Sofie Willmott, senior retail analyst at GlobalData, notes Debenhams' weak third-quarter results and profit warning come as no surprise following the ongoing plight of mid-market department stores as they struggle to remain relevant.

However, despite disappointing sales, Willmott says Debenhams has fared much better than its close competitor House of Fraser so far in 2018.

"With over half of House of Fraser's 59 stores proposed for closure and Debenhams being one of the top retailers that its clothing customers also shop at, Debenhams will have the opportunity to win shoppers and capture spend," she says.

But while Debenhams' strategy addresses all of its key problem areas, "we are yet to see evidence that it is paying off", Willmott notes.

"There is a glimmer of hope in online performance with digital growth improving to +16% in Q3, outpacing non-food online growth, which GlobalData forecasts to be 7.1% in 2018, but considering the online channel accounts for about 21% of revenue, other areas of the business need to start contributing in order to drive long-term success."

Richard Lim, CEO of Retail Economics concurs.

"These results build on the pessimistic outlook for UK retail. It's clear that the business is battening down the hatches, strengthening its balance sheets and preparing for tough times ahead. 

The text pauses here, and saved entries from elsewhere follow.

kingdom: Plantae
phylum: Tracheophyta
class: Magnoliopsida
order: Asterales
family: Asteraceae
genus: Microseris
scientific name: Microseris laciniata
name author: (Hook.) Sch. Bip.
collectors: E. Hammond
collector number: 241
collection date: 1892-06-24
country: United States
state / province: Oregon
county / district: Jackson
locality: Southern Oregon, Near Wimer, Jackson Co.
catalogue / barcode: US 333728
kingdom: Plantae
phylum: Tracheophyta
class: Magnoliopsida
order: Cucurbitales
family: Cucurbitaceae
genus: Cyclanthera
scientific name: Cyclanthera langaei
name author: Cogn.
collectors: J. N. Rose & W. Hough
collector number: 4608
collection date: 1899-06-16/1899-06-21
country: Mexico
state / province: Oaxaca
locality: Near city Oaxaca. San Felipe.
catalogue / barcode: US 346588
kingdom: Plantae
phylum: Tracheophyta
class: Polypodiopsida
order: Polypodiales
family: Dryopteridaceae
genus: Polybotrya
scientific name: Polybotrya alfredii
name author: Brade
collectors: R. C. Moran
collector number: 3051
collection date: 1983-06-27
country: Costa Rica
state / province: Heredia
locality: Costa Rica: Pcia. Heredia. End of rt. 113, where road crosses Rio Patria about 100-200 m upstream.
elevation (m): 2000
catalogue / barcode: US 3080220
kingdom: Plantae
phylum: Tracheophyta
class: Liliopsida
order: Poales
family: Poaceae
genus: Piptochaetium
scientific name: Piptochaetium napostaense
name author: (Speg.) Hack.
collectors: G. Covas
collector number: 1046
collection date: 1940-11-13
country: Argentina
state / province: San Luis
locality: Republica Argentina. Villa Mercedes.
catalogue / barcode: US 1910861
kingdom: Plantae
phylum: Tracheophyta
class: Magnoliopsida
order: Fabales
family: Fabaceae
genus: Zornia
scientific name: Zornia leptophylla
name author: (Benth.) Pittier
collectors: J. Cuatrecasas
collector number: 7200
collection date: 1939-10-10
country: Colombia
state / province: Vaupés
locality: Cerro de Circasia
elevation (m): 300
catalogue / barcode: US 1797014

"We've seen a slew of bad news this year and the acceleration of structural changes is taking its toll on department stores who are burdened by significant fixed costs. Shackled by too much space, inflexible leases and, in some cases, too much debt, the race is on to execute a shift in business models quickly enough to keep up with changing market conditions. 

"Concerns about overcapacity is at the heart of the challenge for many retailers. Debenhams, along with many others, will need to push forward right-sizing initiatives and form strategic partnerships with other third parties to sweat assets more effectively in a move become fit-for-purpose in today's digital age."